══ Lerntext ══

Mia Ziercke verlässt die HSG zum Saisonende

Mia Ziercke wird die HSG Blomberg-Lippe zum Saisonende verlassen, um sich einem neuen Verein anzuschließen. Sie wird zum Ligakonkurrenten HSG Bensheim/Auerbach wechseln.

Die 19jährige Linksaußen, die im vergangenen Jahr einen bis zum 30.06.2025 gültigen Bundesligavertrag signiert hatte, macht von einer Kündigungsoption Gebrauch. Ziercke war 2019 von HSV Minden-Nord in die HSG-Akademie gewechselt und zur laufenden Saison fest in den Blomberger Bundesligakader aufgenommen worden. In 14 Partien gelangen ihr bisher 35 Tore.

„Die Entscheidung fiel mir wahrlich nicht leicht, allerdings haben mich insbesondere Studiengründe nach reiflicher Überlegung doch zu einem Wechsel bewogen. Ich bin dem Verein und all seinen Protagonisten dankbar, dass mir hier der Weg in die Bundesliga geebnet wurde. Blomberg werde ich deshalb immer in sehr guter Erinnerung behalten“, so Ziercke.

HSG-Geschäftsführer Torben Kietsch findet es schade, dass sich die Wege trennen: „Wir bedauern sehr, dass Mia ab dem Sommer ihre Zelte an anderer Stelle aufschlagen wird, denn wir schätzen sie sportlich wie persönlich außerordentlich. Für ihre Entscheidung haben wir in der Gesamtgemengelage aber durchaus Verständnis. Mia ist auf und neben dem Feld absolut ambitioniert, weshalb wir sie gerne weiter im HSG-Trikot gesehen hätten. Schon jetzt wünschen wir ihr an der neuen Wirkungsstätte alles erdenklich Gute und beglückwünschen die Flames zu einer hoch-veranlagten Spielerin.“

Auch HSG-Cheftrainer Steffen Birkner findet es bedauerlich, dass Ziercke die Nelkenstadt verlässt, denn „Mia hat einen super Weg bei uns eingeschlagen. Gerne hätten wir ihr auch über den Sommer hinaus ihre Weiterentwicklung gemeinsam forciert. Ich und wir schätzen Mia als tollen Menschen, als tollen Athleten, deshalb fällt es sehr schwer, sie ziehen zu lassen.“ 

Klar ist damit auch, dass sich die HSG-Fans zur neuen Spielzeit auf Linksaußen auf ein neues Teammitglied einstellen dürfen. „Wir durchdenken und prüfen natürlich mit Nachdruck verschiedene Optionen. Dabei werden wir uns die nötige Zeit geben, um eine gute Lösung zu finden“, so Birkner abschließend.

═══

Deine Aufgabe =
Beantworte bitte diese Fragen zum Text über Mia Zierckes Abschied von der HSG:
(a) Zu welchem Verein wechselt Ziercke?
(b) Bis zu welchem Datum lief ihr Bundesligavertrag?
(c) Welche Gründe nennt Ziercke selbst vor allem für den Wechsel?

══ Übungsdaten ══

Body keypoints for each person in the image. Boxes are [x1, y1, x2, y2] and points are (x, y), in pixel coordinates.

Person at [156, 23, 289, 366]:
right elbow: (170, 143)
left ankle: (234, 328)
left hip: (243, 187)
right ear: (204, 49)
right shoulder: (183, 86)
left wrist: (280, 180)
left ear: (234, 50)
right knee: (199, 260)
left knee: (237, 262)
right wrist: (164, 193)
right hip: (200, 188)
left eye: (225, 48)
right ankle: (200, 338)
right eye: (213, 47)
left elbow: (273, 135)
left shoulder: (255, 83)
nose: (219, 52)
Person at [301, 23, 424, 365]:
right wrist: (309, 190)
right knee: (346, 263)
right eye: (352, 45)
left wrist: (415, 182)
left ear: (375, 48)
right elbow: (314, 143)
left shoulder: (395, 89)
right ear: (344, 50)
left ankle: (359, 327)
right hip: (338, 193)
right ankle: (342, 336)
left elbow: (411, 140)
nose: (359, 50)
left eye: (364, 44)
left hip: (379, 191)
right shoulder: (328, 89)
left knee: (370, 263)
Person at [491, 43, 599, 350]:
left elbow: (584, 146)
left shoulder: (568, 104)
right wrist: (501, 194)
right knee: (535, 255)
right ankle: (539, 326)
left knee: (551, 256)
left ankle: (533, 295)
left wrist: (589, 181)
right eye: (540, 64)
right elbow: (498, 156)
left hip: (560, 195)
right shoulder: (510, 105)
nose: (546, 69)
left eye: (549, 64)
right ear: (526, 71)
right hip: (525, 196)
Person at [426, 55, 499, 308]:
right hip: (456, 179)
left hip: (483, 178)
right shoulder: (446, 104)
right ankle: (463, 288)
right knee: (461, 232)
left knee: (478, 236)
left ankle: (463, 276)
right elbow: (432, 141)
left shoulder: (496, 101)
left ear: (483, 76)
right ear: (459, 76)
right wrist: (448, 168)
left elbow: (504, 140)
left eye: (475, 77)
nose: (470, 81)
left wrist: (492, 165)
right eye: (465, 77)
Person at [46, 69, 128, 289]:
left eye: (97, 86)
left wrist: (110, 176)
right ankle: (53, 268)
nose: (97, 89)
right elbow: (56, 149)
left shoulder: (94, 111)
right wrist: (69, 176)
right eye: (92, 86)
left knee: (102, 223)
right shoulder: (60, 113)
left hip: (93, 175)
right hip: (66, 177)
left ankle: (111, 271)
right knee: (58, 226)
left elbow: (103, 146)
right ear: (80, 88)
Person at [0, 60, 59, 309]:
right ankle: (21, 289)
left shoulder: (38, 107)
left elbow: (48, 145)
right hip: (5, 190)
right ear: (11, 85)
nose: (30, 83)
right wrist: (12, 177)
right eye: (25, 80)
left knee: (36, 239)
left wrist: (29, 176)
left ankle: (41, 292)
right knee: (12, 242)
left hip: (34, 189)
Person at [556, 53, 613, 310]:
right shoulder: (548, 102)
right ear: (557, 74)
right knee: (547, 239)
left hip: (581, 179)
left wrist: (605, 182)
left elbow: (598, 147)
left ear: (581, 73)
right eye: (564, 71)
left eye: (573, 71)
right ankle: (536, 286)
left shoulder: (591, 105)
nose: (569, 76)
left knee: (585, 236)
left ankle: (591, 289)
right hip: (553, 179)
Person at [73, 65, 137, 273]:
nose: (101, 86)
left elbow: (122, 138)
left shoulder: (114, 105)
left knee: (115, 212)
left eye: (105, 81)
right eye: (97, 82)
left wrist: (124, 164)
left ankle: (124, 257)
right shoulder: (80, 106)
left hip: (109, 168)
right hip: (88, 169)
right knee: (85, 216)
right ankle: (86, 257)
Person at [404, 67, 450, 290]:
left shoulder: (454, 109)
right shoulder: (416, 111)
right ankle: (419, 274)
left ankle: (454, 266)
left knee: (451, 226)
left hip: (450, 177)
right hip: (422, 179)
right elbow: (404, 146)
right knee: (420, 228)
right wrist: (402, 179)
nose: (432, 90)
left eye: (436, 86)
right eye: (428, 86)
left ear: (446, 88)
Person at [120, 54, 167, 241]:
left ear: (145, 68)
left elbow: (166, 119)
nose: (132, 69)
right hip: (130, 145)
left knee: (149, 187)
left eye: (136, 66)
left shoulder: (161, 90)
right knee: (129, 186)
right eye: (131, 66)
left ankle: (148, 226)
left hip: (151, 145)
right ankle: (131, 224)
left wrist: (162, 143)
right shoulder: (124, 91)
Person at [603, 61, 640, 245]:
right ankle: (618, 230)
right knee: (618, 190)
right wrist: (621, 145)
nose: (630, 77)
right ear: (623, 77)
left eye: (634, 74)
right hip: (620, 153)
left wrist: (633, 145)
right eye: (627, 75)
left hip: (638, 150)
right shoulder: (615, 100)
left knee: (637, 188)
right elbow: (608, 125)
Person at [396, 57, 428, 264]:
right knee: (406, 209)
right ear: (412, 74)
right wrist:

═══
══ Übungsdaten ══

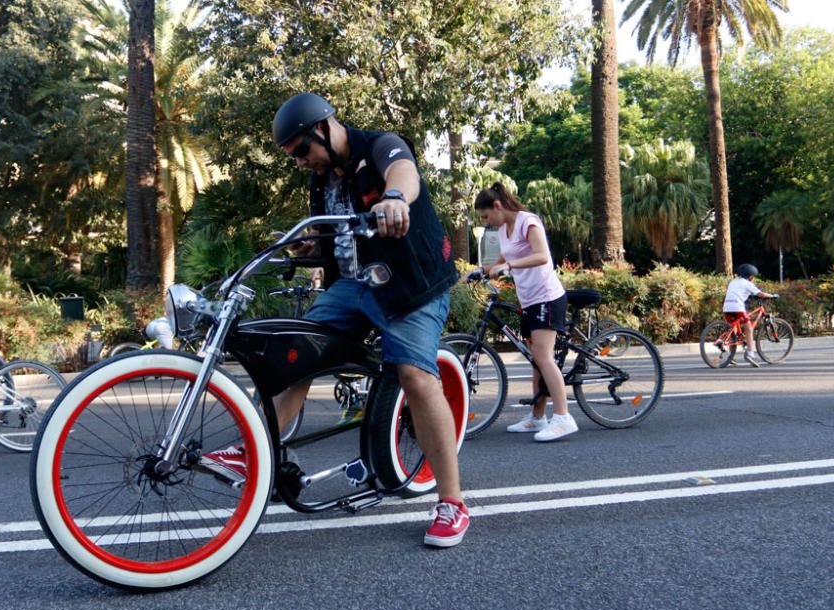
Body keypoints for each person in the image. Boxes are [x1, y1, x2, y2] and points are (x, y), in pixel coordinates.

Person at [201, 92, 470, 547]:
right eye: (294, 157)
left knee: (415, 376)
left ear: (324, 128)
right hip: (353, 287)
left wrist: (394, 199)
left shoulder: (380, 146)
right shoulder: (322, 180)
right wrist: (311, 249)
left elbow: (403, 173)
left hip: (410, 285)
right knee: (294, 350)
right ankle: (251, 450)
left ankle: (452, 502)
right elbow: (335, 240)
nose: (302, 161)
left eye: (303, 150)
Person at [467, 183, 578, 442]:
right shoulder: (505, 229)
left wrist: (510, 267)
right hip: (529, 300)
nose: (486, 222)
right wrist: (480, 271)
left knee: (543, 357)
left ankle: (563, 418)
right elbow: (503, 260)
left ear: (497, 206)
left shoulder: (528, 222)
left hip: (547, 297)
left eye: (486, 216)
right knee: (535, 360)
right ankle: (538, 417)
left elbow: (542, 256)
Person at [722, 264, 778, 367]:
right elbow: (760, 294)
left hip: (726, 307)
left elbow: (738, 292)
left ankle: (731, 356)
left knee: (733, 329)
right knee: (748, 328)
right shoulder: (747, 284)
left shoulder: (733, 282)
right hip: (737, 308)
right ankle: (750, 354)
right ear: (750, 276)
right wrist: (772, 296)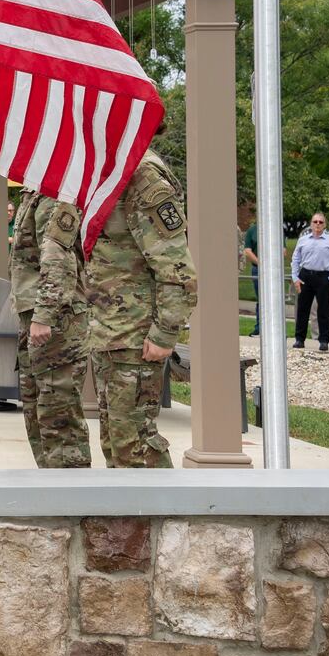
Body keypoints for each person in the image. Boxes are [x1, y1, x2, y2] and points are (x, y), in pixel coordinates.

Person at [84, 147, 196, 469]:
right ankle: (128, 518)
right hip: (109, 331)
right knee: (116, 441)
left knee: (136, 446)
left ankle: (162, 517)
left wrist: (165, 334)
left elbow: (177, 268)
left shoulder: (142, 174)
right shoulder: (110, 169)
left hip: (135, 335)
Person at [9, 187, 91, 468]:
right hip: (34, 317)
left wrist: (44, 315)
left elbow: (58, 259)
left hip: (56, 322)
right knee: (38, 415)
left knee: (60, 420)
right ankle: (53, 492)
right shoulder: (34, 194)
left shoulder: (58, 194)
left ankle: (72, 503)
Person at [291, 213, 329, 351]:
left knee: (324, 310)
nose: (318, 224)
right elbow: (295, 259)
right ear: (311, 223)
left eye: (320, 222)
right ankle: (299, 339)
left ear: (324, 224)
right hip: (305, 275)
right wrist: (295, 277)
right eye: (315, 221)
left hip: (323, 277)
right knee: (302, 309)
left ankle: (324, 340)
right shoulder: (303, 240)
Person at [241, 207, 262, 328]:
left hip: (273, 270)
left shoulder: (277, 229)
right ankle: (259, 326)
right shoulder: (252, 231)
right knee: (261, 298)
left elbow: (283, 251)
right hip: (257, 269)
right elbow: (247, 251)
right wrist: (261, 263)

═══
══ Übungsdaten ══

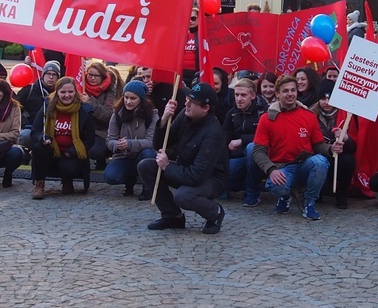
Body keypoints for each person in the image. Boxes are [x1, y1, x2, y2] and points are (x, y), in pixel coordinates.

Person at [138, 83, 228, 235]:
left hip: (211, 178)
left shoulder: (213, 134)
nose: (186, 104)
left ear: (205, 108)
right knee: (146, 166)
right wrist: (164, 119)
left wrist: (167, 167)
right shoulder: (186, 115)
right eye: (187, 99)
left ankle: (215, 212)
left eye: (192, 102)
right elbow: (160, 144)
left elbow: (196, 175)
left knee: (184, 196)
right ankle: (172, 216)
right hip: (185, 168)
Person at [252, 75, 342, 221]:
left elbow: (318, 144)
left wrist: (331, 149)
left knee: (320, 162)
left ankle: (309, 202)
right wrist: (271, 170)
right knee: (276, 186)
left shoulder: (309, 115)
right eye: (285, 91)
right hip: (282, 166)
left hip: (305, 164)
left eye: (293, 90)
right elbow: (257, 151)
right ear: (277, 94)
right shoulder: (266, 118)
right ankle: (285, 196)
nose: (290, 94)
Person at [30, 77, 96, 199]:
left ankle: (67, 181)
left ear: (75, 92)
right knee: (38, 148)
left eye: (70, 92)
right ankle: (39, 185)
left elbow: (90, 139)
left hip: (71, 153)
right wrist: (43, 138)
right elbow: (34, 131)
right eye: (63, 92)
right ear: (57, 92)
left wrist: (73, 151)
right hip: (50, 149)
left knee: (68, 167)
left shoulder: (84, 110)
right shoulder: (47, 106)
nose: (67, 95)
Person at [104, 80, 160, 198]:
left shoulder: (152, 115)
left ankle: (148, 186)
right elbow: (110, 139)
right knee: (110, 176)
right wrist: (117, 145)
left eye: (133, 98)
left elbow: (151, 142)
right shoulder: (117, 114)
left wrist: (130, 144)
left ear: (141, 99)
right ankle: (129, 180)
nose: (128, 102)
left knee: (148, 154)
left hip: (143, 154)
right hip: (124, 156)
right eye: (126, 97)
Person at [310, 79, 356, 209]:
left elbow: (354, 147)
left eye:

═══

Lösung =
(a) Zur HSG Bensheim/Auerbach.
(b) Bis zum 30.06.2025.
(c) Studiengründe.